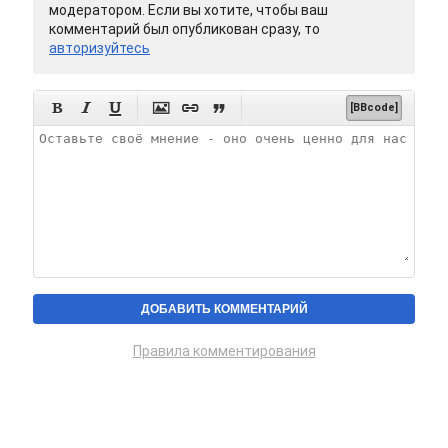
модератором. Если вы хотите, чтобы ваш
комментарий был опубликован сразу, то
авторизуйтесь






[BBcode]
Правила комментирования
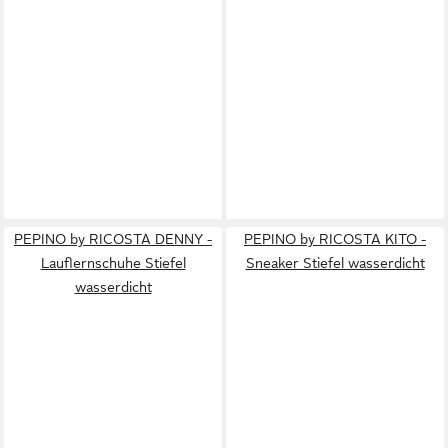
PEPINO by RICOSTA DENNY -
PEPINO by RICOSTA KITO -
Lauflernschuhe Stiefel
Sneaker Stiefel wasserdicht
wasserdicht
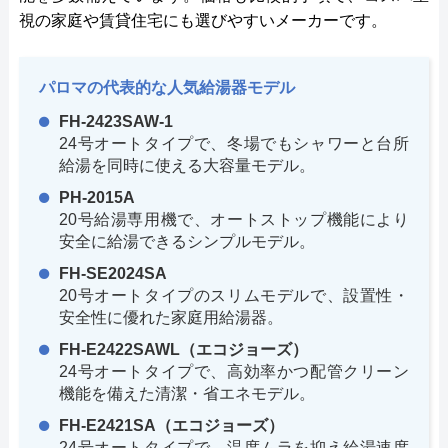
視の家庭や賃貸住宅にも選びやすいメーカーです。
パロマの代表的な人気給湯器モデル
FH-2423SAW-1
24号オートタイプで、冬場でもシャワーと台所
給湯を同時に使える大容量モデル。
PH-2015A
20号給湯専用機で、オートストップ機能により
安全に給湯できるシンプルモデル。
FH-SE2024SA
20号オートタイプのスリムモデルで、設置性・
安全性に優れた家庭用給湯器。
FH-E2422SAWL（エコジョーズ）
24号オートタイプで、高効率かつ配管クリーン
機能を備えた清潔・省エネモデル。
FH-E2421SA（エコジョーズ）
24号オートタイプで、温度ムラを抑え給湯速度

__Work to be completed__
Please report how many lines in the items above contain the string "RICOSTA". Give only the number.

__Expected answer__
2